When it first launched, the MacBook Air line was known more for its svelte frame than its processing chops, but Apple's ultraportable laptop has slowly added more power -- and with it, expert recommendations -- over the years. The 2011 model was widely praised as a near-perfect blend of performance and portability, and the 2012 update, while fairly incremental, added slightly more powerful Intel Ivy Bridge processors with vastly improved graphical capabilities, faster USB 3.0 ports and lower price points across the line. The newest 2013 versions up the ante by incorporating Intel's fourth-generation Haswell Core processors, leading to nearly unbelievable battery life.
In many ways, the latest MacBook Air laptops look and act just like their predecessors -- and that's a very good thing. Those who want high performance in an Apple laptop continue to be better served by going with a 15-inch MacBook Pro -- with or without the Retina display. But for most everyday computing, the MacBook Air provides plenty of punch. The component lineup features an Intel Core i5 Haswell processor, a 128 GB flash drive and 4 GB of RAM. Integrated graphics are your only option, so the MacBook Air is only suitable for casual gaming, though Intel HD Graphics 5000 provide a modest boost over the Intel 4000 graphics offered in last year's Ivy Bridge processors -- which themselves provided a nice leap forward over earlier integrated-graphics solutions.
The 11 inches - MacBook Air (*Est. $1,000 and up) and 13 inches (Est. $1,100 and up) . Both wedge-shaped models are just 0.68 inches at their thickest and a barely-there 0.11 inches at their thinnest, with each weighing less than 3 pounds. Both offer similar component lineups, so performance will be similar.

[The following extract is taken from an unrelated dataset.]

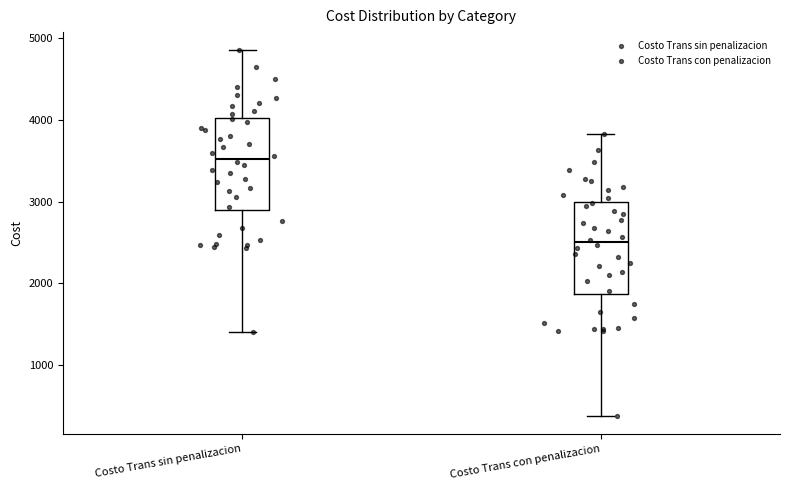

Reading left to right, transcribe this box plot: for each box, give where its median line is, the range the box spans, and where its two whiskers end, as read against the y-axis. The values are not printed on the chart, so give them approximately, as read against the axis.

Costo Trans sin penalizacion: median 3500, box 2900 to 4000, whiskers 1400 to 4800
Costo Trans con penalizacion: median 2500, box 1900 to 3000, whiskers 400 to 3800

As with the MacBook Pro, the backlit keyboard and glass trackpad are widely considered to be best in class. Where things get interesting is battery life; Haswell technology has pushed the MacBook Air to the head of the class in that regard. Apple estimates around 12 -- yes, 12 -- hours between charges. Reviewers accuse Apple of modesty -- PCMag.com, for example, reports 15 hours in its tests. That, coupled with the Air's light weight and thin profile, makes this the ideal laptop, it would seem, for life on the road.